Сергуньке часто доставались затрещины чубуками, палками, а от окриков он часто начинал дрожать — и все сильней и горячей стал тосковать по отце.
Колубайко вернулся только осенью, после Покрова дня. Исхудал за дорогу, осунулся, но глаза у него весело блестели: дело освобождения от Базилевских пошло на лад. Рассказал, с какими приключениями и трудностями они с Золотаревским добрались до Петербурга, как долго обивали пороги сената, как напали случайно на хорошего душевного человека, который научил их, как и что нужно делать.

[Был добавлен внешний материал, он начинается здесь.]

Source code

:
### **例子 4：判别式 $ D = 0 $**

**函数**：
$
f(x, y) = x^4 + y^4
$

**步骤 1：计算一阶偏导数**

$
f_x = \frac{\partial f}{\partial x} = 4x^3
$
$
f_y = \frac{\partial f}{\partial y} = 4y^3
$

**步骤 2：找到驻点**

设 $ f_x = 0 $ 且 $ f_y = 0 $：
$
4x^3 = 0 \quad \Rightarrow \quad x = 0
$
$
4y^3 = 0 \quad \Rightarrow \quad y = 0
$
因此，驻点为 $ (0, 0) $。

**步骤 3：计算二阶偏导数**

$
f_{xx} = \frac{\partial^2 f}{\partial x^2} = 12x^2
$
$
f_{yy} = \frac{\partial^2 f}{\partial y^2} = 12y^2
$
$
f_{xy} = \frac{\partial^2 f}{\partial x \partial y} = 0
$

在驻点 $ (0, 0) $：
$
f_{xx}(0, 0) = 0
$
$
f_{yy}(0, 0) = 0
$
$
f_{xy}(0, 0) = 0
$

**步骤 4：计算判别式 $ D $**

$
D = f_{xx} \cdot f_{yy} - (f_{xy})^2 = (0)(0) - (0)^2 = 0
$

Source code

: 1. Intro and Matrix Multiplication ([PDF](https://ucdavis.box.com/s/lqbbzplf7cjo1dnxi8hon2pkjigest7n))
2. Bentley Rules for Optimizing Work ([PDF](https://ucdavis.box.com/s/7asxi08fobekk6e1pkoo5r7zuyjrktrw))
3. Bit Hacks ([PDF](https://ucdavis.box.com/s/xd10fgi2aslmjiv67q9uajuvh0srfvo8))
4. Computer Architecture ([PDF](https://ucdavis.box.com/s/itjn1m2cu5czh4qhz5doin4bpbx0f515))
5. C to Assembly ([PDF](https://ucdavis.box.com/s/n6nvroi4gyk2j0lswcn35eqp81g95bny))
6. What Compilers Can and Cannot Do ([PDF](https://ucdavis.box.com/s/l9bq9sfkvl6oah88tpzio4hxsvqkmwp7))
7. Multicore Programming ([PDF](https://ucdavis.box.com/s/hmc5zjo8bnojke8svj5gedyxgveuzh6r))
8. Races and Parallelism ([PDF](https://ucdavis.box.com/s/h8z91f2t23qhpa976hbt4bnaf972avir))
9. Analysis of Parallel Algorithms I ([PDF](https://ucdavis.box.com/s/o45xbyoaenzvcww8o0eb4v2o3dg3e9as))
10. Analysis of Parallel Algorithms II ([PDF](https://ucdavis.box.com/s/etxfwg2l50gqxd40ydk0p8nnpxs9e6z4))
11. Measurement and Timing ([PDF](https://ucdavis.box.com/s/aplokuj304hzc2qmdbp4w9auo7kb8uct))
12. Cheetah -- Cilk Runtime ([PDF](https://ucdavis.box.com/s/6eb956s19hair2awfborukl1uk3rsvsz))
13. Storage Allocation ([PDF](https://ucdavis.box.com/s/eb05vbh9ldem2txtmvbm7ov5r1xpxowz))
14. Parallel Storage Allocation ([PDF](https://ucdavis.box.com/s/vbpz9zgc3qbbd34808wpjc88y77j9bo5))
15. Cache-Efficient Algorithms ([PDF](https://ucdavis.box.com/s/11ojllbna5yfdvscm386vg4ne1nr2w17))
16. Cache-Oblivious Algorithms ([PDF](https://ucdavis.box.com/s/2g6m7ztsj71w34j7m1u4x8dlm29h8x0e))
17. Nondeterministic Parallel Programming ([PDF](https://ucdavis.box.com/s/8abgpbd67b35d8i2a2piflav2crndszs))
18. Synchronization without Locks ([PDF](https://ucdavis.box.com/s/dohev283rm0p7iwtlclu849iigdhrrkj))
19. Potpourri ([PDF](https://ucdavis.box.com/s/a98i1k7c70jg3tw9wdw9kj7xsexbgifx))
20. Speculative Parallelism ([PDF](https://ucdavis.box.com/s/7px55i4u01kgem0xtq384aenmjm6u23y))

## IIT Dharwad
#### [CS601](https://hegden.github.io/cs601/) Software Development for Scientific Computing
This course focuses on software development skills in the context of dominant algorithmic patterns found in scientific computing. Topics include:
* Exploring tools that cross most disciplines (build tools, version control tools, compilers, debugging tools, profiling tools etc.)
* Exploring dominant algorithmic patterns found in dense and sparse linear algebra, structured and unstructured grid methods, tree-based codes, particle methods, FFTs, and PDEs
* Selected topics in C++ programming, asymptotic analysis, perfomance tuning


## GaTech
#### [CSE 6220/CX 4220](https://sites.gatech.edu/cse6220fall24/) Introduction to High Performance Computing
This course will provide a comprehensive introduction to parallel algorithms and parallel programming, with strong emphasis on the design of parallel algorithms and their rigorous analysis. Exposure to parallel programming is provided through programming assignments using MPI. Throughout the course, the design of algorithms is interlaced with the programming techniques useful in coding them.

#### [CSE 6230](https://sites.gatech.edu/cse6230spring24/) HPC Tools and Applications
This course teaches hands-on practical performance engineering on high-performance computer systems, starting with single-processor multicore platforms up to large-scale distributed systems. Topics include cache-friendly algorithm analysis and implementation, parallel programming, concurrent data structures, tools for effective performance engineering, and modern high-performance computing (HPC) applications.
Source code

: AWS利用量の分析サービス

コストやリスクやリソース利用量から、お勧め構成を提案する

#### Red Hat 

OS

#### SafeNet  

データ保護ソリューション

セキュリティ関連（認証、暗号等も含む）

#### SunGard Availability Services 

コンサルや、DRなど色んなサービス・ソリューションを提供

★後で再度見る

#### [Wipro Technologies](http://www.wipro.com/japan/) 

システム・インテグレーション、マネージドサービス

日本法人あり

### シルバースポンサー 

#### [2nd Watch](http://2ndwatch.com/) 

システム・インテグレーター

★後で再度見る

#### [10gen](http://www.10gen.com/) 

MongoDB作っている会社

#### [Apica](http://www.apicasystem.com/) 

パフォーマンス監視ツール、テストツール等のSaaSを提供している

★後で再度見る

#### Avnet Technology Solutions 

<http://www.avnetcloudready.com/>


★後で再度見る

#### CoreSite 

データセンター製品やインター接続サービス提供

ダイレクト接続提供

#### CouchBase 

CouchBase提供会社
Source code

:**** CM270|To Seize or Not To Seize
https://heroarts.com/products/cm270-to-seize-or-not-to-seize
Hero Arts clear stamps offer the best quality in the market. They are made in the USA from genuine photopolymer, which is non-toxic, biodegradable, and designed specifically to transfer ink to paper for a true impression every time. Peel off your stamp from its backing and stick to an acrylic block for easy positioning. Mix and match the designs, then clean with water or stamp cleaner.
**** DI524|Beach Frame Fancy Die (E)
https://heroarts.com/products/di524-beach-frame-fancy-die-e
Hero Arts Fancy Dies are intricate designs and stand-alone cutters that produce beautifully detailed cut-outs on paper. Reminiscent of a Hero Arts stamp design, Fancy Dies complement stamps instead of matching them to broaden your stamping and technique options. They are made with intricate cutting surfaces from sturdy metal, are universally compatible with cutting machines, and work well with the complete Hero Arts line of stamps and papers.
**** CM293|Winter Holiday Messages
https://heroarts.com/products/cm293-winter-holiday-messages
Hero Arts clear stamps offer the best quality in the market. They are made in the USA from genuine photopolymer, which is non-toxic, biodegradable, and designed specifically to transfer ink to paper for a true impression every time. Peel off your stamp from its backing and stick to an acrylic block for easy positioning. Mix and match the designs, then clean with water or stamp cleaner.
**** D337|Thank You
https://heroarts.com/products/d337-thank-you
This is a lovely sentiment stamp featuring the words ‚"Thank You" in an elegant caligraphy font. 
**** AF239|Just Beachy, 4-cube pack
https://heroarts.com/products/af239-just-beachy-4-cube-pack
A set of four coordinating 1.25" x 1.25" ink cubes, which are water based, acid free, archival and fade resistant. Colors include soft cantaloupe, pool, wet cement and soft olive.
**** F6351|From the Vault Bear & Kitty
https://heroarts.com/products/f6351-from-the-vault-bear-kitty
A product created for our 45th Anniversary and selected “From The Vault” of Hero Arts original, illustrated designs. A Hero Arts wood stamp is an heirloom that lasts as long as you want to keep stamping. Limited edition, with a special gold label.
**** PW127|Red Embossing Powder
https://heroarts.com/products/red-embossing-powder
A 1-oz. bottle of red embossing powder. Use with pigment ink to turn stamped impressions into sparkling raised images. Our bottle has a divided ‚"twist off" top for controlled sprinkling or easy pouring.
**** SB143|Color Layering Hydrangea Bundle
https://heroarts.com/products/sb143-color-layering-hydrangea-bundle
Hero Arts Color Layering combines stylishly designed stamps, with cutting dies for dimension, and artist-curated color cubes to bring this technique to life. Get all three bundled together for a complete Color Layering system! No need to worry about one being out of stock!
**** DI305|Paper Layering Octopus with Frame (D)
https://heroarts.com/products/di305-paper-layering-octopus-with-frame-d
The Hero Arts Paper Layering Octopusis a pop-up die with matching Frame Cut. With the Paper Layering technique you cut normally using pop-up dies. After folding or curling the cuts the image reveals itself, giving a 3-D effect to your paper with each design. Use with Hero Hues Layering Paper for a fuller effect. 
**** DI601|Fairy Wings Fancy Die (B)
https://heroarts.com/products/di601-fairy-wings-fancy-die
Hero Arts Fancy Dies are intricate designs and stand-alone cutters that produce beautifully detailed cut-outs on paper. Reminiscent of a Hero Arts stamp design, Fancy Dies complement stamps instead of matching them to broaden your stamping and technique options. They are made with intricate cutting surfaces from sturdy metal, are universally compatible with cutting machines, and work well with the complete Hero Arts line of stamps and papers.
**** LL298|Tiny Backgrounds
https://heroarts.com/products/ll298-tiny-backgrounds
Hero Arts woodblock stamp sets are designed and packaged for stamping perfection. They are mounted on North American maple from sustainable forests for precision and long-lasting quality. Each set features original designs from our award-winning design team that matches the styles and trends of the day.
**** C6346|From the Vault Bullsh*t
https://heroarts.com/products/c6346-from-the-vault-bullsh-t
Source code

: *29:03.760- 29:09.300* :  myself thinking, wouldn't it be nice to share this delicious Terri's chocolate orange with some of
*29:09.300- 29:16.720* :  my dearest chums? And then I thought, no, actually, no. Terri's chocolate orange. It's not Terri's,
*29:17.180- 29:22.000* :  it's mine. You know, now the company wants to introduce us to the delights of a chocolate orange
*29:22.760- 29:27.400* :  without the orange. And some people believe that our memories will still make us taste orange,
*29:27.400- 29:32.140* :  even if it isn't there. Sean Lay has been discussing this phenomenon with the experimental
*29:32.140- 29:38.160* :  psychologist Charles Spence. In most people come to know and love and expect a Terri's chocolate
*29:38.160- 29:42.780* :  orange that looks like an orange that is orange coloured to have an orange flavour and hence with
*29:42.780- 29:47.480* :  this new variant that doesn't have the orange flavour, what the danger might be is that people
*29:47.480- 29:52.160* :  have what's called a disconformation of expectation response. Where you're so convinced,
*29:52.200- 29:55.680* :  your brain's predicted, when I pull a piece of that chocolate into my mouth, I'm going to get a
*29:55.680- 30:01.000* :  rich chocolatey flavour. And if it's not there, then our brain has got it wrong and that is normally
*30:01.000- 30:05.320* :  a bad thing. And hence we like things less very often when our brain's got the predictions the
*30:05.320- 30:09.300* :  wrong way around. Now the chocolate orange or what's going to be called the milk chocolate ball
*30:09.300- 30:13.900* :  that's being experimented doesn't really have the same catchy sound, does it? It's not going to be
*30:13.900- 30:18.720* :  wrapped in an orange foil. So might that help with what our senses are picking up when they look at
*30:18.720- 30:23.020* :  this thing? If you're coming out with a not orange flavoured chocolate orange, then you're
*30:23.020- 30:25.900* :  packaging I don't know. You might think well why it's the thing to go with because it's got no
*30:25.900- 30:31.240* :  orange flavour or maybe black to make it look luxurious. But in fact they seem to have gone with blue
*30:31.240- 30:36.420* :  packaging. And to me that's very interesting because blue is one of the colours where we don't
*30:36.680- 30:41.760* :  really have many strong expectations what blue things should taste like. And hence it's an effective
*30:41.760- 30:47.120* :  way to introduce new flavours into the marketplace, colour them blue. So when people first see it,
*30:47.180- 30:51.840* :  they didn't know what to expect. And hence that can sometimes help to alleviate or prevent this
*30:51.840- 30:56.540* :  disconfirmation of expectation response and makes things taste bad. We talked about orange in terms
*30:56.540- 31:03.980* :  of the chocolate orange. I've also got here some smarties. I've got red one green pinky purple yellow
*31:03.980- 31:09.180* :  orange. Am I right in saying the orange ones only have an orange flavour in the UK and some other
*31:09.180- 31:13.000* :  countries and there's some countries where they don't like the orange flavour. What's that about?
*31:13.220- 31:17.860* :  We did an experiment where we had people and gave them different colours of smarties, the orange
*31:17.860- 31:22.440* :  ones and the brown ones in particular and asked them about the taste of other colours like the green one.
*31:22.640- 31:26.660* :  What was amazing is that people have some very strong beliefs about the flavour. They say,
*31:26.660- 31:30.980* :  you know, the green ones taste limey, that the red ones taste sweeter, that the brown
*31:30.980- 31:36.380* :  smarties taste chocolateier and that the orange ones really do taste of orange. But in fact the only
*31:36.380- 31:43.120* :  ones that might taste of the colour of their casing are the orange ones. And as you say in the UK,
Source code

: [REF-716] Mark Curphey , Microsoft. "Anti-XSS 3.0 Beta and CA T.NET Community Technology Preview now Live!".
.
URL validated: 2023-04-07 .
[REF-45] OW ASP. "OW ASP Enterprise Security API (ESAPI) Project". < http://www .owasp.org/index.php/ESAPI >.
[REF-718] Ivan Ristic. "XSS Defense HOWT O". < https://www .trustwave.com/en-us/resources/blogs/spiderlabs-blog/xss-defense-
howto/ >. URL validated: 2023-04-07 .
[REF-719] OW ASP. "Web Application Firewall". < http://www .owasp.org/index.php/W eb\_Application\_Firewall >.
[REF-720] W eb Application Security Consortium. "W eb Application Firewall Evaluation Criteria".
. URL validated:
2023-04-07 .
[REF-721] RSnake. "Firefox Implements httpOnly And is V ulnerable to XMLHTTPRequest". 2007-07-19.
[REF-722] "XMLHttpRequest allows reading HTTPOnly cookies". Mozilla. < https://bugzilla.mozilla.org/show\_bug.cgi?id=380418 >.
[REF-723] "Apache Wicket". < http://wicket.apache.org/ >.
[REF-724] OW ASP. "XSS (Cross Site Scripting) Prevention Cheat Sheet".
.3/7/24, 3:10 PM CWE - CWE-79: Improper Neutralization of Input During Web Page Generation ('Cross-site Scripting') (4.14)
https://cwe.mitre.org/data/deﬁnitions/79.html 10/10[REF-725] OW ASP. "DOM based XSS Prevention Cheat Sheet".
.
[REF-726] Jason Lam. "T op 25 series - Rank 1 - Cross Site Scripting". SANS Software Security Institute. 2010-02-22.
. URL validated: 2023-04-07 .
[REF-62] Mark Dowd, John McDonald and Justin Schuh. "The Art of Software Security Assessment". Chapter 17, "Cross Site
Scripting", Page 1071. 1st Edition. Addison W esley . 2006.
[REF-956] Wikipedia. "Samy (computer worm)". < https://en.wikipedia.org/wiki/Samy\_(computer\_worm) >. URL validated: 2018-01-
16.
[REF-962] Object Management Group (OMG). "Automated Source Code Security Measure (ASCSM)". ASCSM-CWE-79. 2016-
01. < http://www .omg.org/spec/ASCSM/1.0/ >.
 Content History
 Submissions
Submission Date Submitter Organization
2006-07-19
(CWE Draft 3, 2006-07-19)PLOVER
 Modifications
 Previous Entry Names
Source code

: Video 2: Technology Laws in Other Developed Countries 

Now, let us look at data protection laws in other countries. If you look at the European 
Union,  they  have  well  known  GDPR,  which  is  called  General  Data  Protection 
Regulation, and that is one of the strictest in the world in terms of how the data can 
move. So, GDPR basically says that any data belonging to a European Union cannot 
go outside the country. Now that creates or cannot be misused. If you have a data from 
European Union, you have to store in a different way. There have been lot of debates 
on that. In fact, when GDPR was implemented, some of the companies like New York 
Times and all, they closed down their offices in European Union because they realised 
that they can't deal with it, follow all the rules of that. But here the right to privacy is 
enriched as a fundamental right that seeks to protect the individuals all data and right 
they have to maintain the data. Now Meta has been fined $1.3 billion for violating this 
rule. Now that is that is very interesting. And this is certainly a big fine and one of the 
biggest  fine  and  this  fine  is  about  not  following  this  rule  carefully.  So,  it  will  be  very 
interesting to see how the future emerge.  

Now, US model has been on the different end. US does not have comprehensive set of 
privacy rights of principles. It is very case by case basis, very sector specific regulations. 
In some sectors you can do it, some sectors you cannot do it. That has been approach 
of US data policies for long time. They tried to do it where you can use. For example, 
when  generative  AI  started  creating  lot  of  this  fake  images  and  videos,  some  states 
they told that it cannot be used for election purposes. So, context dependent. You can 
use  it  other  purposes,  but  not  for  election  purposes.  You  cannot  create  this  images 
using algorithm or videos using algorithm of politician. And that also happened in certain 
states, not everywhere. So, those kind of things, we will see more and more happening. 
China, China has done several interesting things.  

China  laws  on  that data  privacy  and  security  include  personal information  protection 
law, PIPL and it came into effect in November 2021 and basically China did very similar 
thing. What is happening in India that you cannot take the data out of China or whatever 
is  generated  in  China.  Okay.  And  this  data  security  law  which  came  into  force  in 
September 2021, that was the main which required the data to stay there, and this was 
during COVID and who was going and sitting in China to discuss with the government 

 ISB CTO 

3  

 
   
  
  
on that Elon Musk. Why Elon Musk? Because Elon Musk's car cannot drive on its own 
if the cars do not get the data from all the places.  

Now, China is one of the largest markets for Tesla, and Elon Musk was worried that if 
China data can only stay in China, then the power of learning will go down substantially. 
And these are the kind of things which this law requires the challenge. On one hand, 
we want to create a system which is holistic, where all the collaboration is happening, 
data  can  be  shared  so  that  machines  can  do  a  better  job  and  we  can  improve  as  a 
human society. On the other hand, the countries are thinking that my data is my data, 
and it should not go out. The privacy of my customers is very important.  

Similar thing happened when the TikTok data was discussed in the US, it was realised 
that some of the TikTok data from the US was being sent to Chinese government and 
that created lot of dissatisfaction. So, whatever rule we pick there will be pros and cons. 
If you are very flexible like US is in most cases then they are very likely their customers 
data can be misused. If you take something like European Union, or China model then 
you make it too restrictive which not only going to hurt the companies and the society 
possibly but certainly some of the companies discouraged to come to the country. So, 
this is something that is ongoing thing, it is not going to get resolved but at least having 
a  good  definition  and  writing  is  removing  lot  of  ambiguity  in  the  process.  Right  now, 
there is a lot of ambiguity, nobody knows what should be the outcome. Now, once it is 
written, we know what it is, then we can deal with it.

— Стоим раз в сенатском коридоре, просто духом пали, не знаем, к кому подойти, кого просить, чтобы по-человечески к нам отнеслись: чиновники там, все равно, что деревянные истуканы. Вдруг подходит человек, улыбается. — «Что, говорит, браты казаки, носы повесили?» Мы ему и рассказали. Оказался он отставным полковым канцеляристом, из Лубен, а прозванье ему — Осип Коробка. Такую накатал он нам бумагу, что в сенате даже в удивление пришли. Стали мы с ним встречаться почти каждый день. Он нам все тонкости сенатские объяснил и сразу поставил дело на верную дорогу. Башковитый человек. Хлопочет за всех нас, как за родных. А сам в бедности, с хлеба на квас перебивается. Мы уж ему платить за труды стали. — «Не загинем, говорит, браты казаки, не поддадимся вражьей силе ни за что на свете!» Кирилло остался с ним — решения ждать. Как только окончательное решение состоится, так оба вместе в Турбаи и прикатят. Сильно нужный для нас человек этот Осип Коробка.
Поздно осенью, уже когда снег выпал и санная дорога установилась, пришел в Турбаи из Лубен странник в монашеской скуфейке. Постучался в хату к Колубайке:
— Я из Питера, от известного тебе Осипа Коробки. Просил зайти — передать горькую весть.
— Что такое? — испугался Колубайко. — Отказал нам сенат? Не признал?
— Нет, еще рассмотрения сенатского не было. С Нового года только обещают. А горькая весть в другом: товарищ твой, с которым ты до сенату хлопотать приходил, застудился в сырости и холоде, схватила его какая-то болезнь острая, — и как на огне сгорел, — умер. Осип его похоронил по закону. Наказывал передать, что после случая этого по гроб жизни своей будет для вашего дела стараться и не отступится, пока не добьется свободы.
Странника Колубайко отвел к атаману Цапко. Собралась громада. И перед громадой еще раз рассказал прохожий старичок все, что ему передал Осип Коробка.
— За народ помер человек, слава ему вечная! — говорили взволнованно турбаевцы о Золотаревском.
И была эта смерть как бы огненным столбом, вставшим над всей жизнью села: еще упорней, еще горячей каждый подумал, что воля должна быть отвоевана, что панских надругательств и утеснений терпеть дальше нельзя, что если не избавиться от них сейчас, они тяжким гнетом придавят и придушат на долгие времена.